Ledwo zaczęłam się do niego przygotowywać a już dawno po
Nie wyrabiam na zakrętach. Ma wrażenie, że czas przyspieszył i na dodatek wszystkie roboty się spiętrzyły. Nawet podczas porannego pedalenia nie mam czasu na Was, tylko sprawdzam kartkówki i prace klasowe.
Jedynie staram się nie odpuszczać w "wiadomej nam sprawie".
Zaliczyłam w tym tygodniu pierwszy basen w tym roku, w czwartek wprawdzie nie pedaliłam rano, ale za to było tango z księciem małżonkiem. Niestety był również kawałek torta, ale zamiast obiadu. Dziś też nie kręciłam, ale w soboty zrobię sobie chyba czas na regenerację mięśni. Taka przynajmniej jest moja wersja i takiej się będę pazurami trzymać!

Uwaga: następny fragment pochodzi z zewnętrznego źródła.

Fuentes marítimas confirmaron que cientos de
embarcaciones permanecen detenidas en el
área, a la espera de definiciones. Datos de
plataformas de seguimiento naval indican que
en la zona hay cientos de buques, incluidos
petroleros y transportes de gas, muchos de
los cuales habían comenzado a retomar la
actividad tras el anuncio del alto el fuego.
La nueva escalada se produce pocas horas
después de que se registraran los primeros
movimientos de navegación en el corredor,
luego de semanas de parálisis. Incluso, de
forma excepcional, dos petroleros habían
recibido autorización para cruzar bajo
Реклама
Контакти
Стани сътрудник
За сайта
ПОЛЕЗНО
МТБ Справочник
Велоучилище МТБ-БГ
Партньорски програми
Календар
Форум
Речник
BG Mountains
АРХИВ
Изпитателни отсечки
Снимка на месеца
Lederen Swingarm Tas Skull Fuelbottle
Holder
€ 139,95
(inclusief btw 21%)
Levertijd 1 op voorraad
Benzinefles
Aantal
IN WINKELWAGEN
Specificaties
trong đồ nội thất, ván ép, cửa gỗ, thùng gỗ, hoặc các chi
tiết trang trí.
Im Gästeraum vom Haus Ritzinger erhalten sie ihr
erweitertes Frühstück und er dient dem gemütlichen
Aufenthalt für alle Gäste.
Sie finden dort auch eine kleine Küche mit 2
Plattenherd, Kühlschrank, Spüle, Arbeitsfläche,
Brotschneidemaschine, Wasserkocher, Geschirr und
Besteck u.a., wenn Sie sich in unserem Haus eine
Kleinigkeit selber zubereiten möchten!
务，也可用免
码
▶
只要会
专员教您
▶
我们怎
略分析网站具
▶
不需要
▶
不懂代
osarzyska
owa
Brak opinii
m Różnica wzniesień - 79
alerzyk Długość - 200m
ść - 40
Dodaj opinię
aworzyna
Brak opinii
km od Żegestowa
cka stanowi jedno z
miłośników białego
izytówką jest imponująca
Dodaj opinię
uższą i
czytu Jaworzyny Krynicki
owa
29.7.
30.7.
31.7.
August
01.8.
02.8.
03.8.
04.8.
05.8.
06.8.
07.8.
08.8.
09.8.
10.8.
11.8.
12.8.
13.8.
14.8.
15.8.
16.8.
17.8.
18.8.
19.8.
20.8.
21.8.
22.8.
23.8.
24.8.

Jedzeniowo jeszcze nie jest całkiem dobrze. Słodycze odstawiłam, ten tort to była mała wpadka Niestety za często zdarza mi się zjeść tuż przed spaniem. Wiem, że to kwestia tylko dobrej organizacji, ale zanim jadę na próbę to jeszcze nie chce mi się jeść, za to potem robię skok na loduffkę Zatem ten problem trzeba jeszcze rozwiązać. No i zbyt mało płynów. W zasadzie te dwa punkty można połączyć i nie będzie problemu, tzn wieczorami w lodówce zostawiać tylko wodę.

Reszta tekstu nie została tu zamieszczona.